+++ DATA SECTION

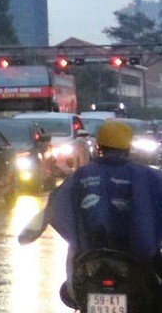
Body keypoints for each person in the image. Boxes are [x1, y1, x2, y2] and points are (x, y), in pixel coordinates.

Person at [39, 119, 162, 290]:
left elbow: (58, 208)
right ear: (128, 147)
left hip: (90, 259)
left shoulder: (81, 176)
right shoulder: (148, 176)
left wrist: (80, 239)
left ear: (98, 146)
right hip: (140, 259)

++++++
+++ DATA SECTION

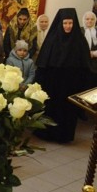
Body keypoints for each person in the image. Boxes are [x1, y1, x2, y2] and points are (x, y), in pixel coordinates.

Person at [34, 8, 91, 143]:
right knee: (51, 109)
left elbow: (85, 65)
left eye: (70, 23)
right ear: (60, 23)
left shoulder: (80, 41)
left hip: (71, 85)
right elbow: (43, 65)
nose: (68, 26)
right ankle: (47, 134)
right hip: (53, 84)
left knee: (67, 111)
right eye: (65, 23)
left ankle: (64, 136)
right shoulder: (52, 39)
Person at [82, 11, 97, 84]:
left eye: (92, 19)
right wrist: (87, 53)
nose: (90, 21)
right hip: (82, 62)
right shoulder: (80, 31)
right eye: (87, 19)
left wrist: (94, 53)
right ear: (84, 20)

++++++
+++ DATA SECTION

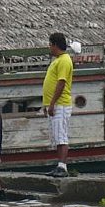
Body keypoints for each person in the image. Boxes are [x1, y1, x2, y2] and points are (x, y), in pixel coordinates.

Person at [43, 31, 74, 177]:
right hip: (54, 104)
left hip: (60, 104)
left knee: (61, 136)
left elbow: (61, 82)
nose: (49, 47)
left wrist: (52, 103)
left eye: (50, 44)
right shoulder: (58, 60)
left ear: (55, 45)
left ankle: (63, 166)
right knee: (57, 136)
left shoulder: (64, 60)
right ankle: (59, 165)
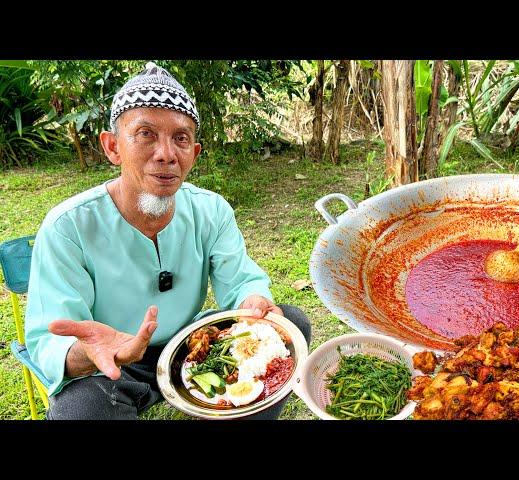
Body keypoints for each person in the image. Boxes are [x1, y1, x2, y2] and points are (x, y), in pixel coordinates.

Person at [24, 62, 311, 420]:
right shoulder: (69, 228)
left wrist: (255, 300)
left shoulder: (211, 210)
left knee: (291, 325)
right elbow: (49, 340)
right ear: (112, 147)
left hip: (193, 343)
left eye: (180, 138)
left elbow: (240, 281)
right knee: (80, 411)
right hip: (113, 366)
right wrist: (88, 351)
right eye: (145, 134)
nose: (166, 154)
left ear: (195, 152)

++++++

PROBLEM DESCRIPTION:
Reprint exactly the lines above that start at the one with "right shoulder: (52, 39)" and end at the one with "right ear: (84, 20)", keeping both and adding none.

REPLY TO THE TASK:
right shoulder: (52, 39)
Person at [82, 11, 97, 84]:
left eye: (92, 19)
right wrist: (87, 53)
nose: (90, 21)
right hip: (82, 62)
right shoulder: (80, 31)
right eye: (87, 19)
left wrist: (94, 53)
right ear: (84, 20)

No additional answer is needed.